**What needs to be done:** Extract the stretch of lines that starts at the line with "teddy bear: present" and ends at the last line of the data below. Give it exactly, without pictures.

[Dataset records]
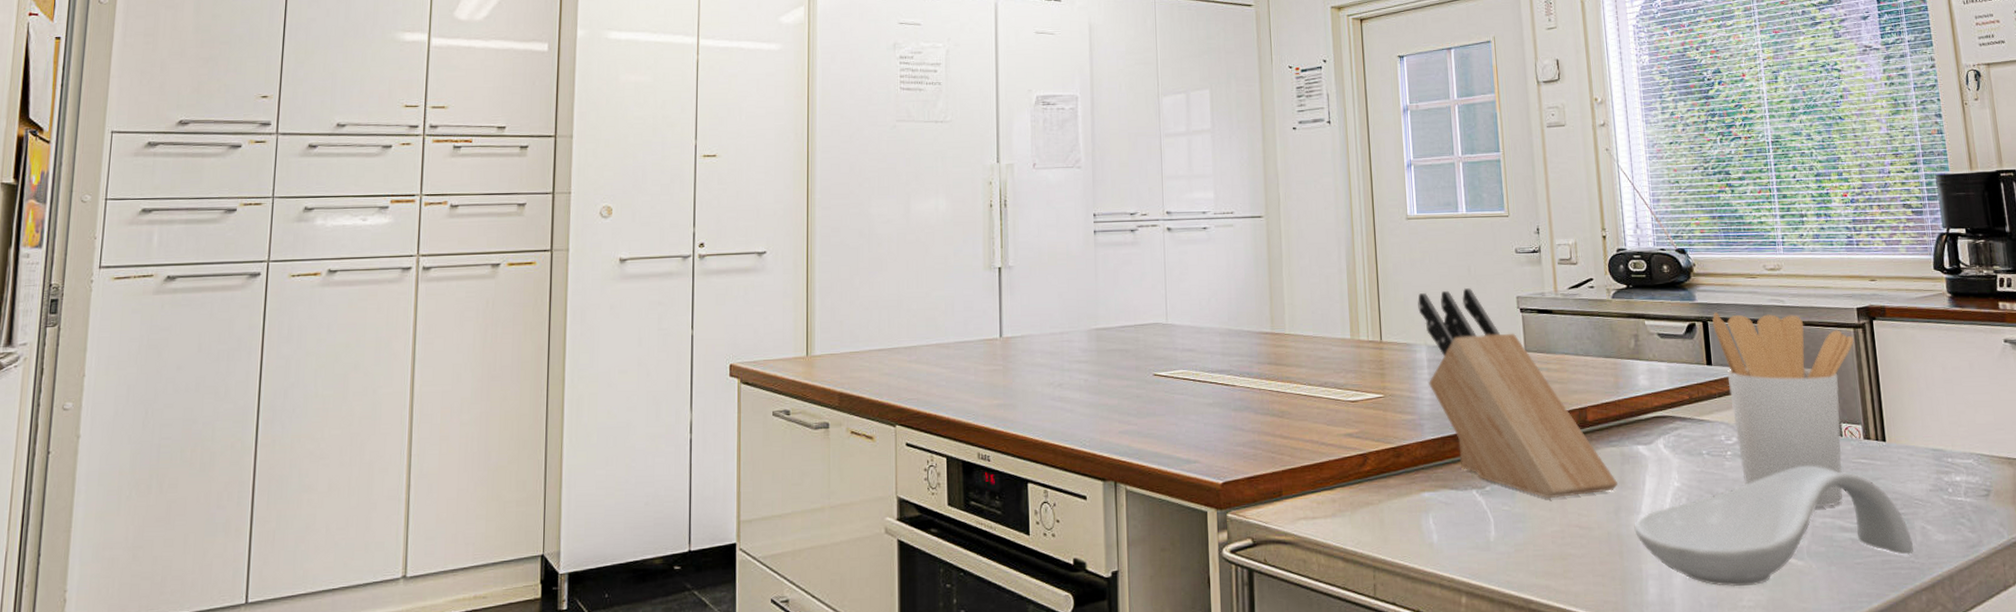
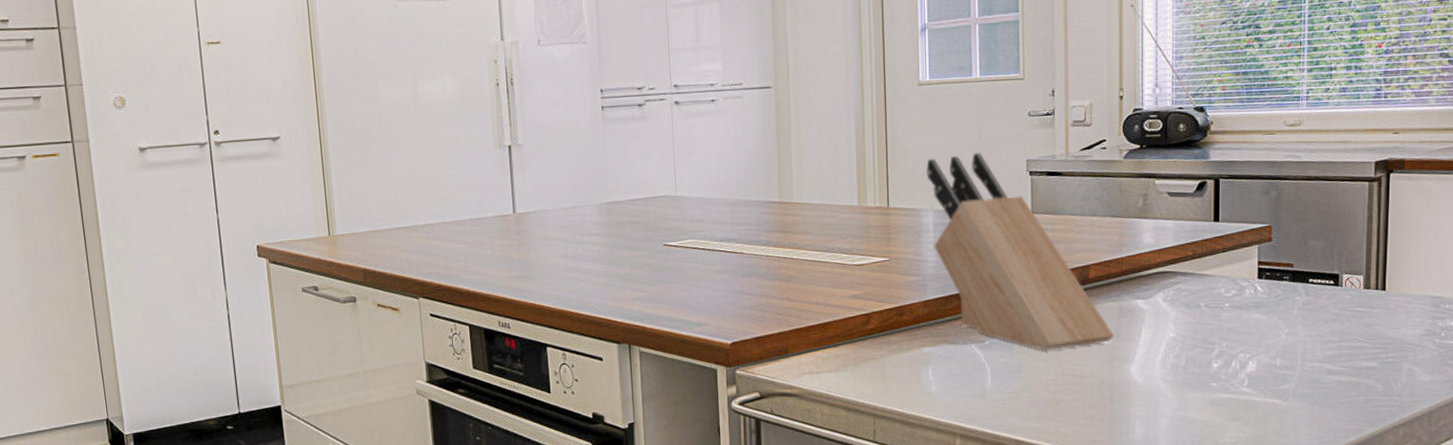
spoon rest: present [1634,465,1914,587] -> none [1126,314,1398,426]
utensil holder: present [1712,311,1854,507] -> none [1224,169,1367,353]

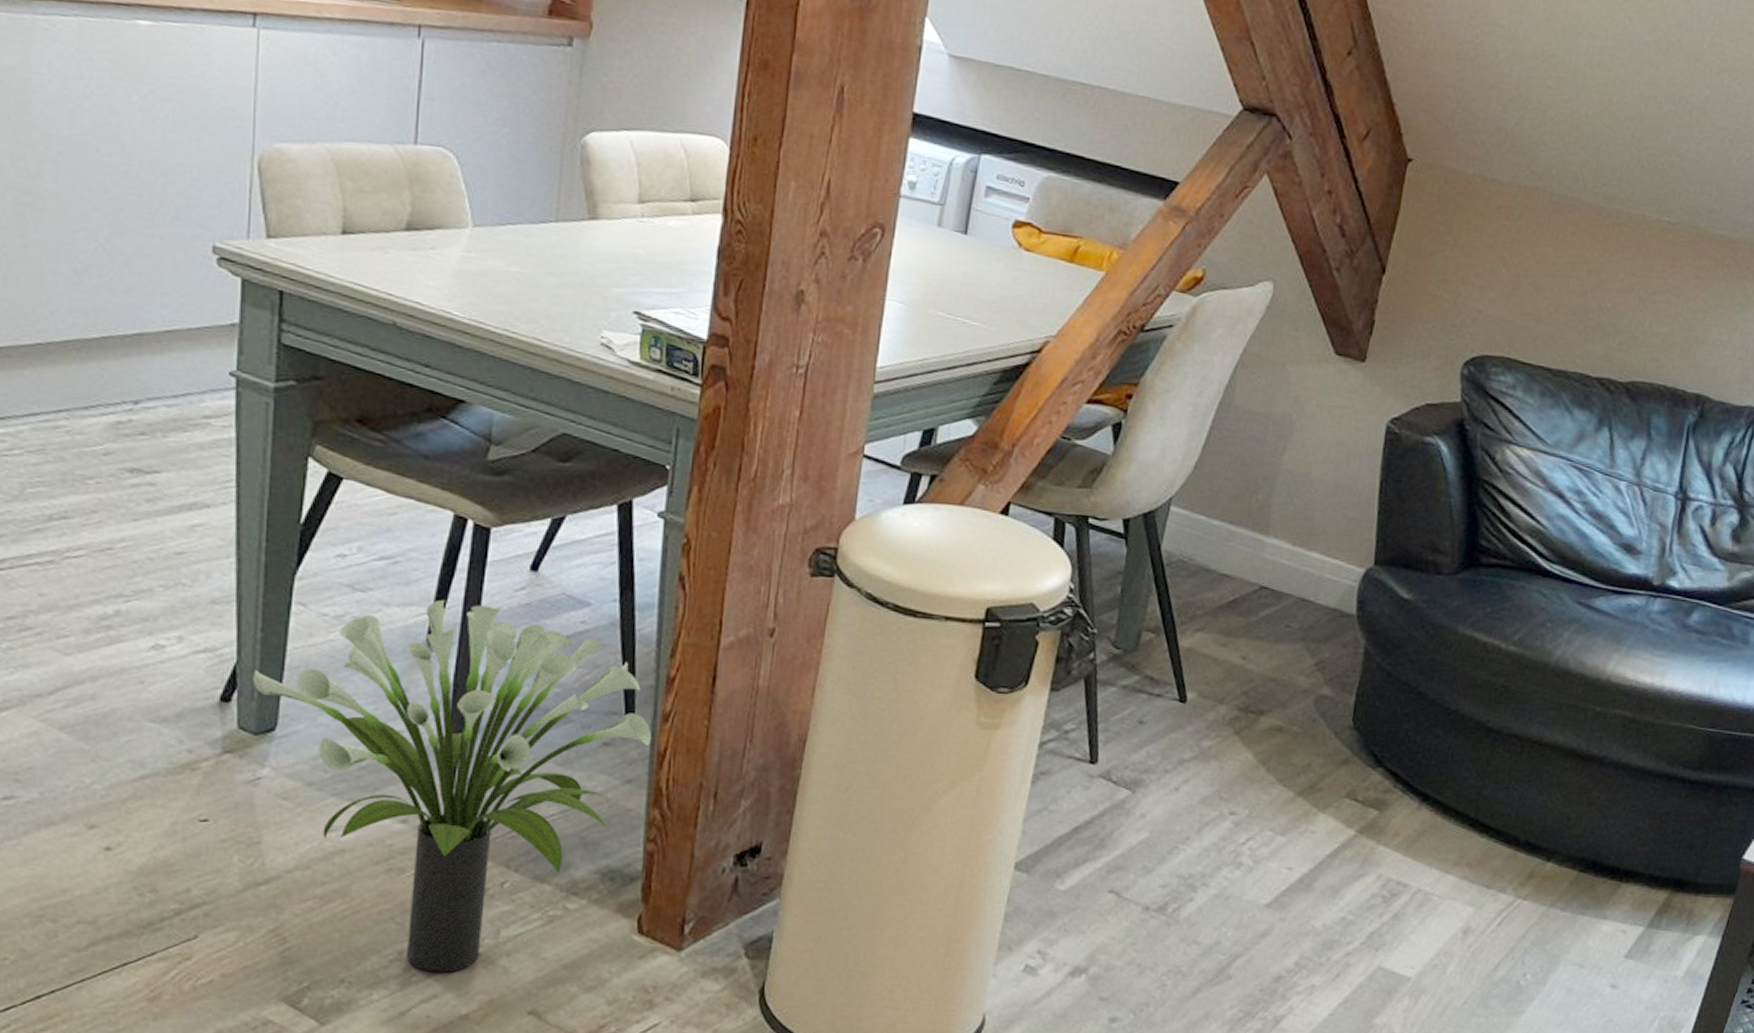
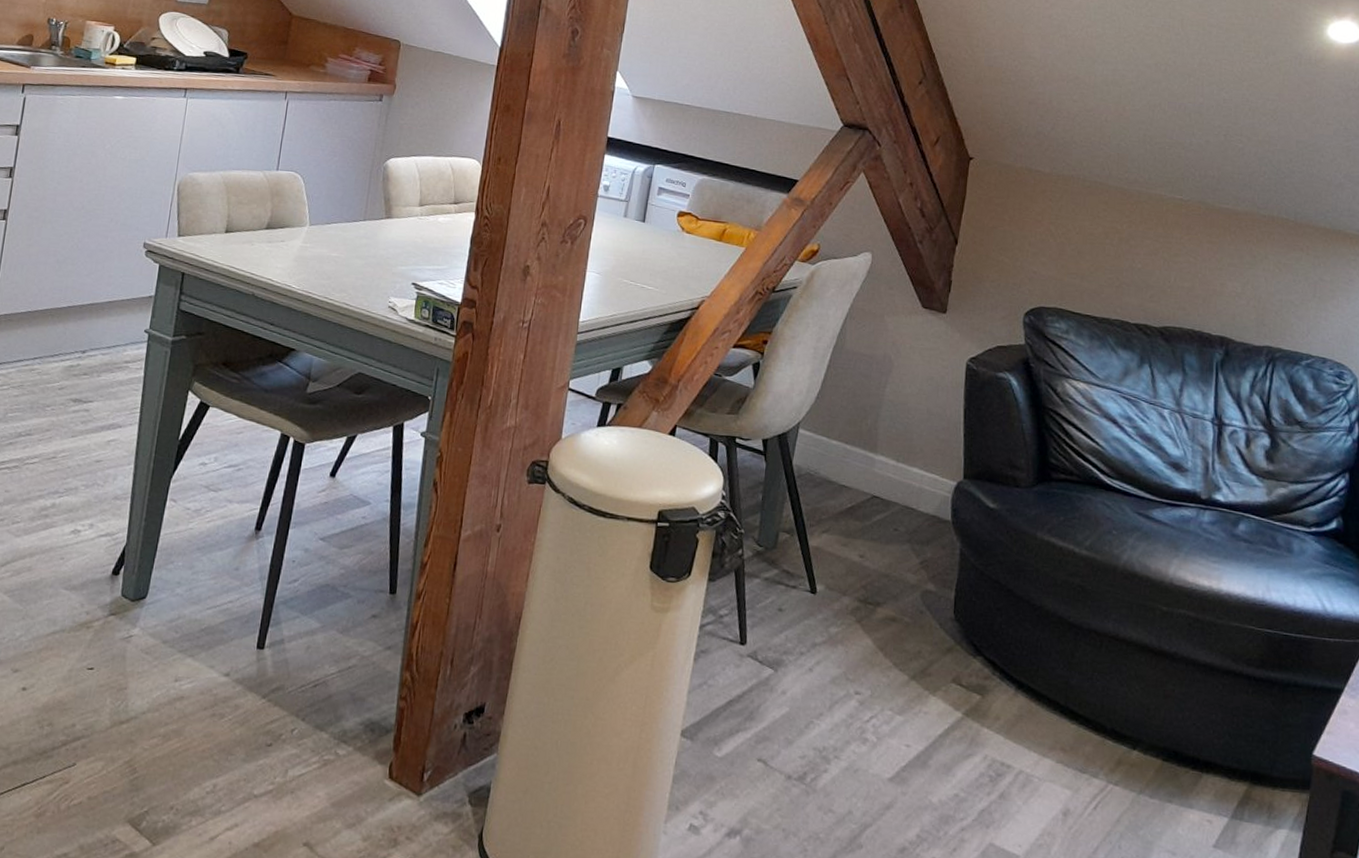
potted plant: present [252,599,651,972] -> none [135,498,407,805]

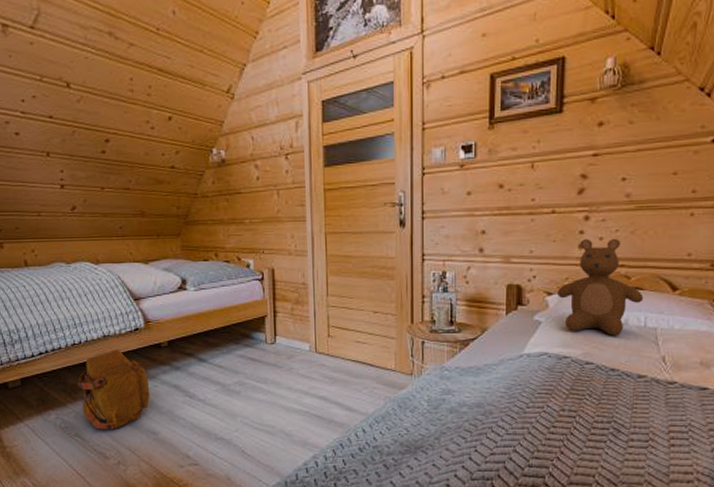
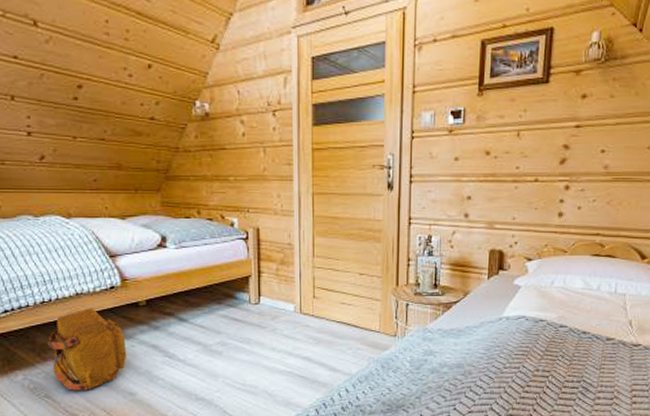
teddy bear: present [556,238,644,336] -> none [536,207,616,301]

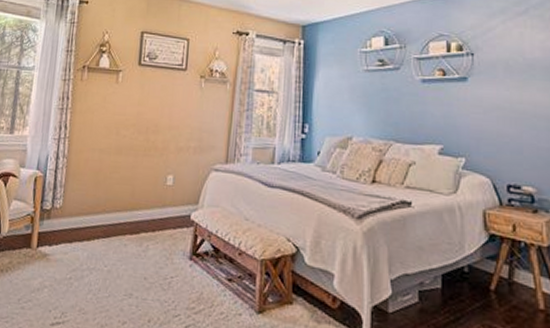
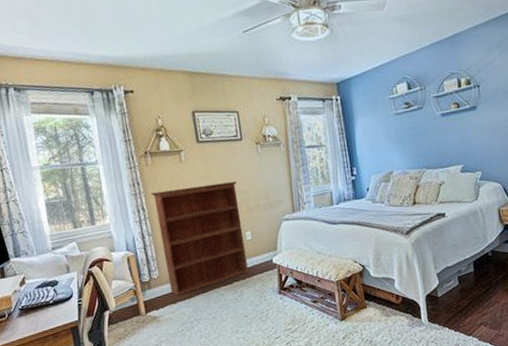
bookcase: none [70,110,171,235] -> present [150,181,248,296]

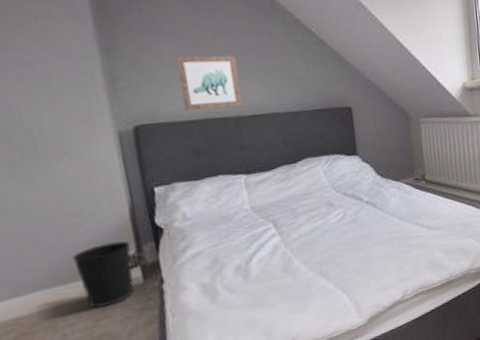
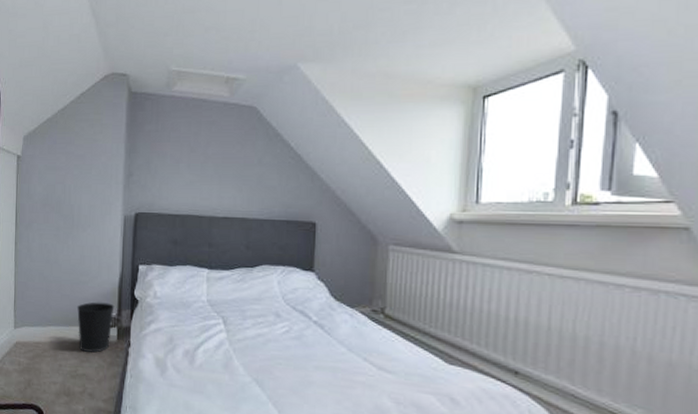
wall art: present [175,55,244,112] -> none [173,160,220,209]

**Finished exercise:**
teddy bear: present [556,238,644,336] -> none [536,207,616,301]

bookcase: none [70,110,171,235] -> present [150,181,248,296]

wall art: present [175,55,244,112] -> none [173,160,220,209]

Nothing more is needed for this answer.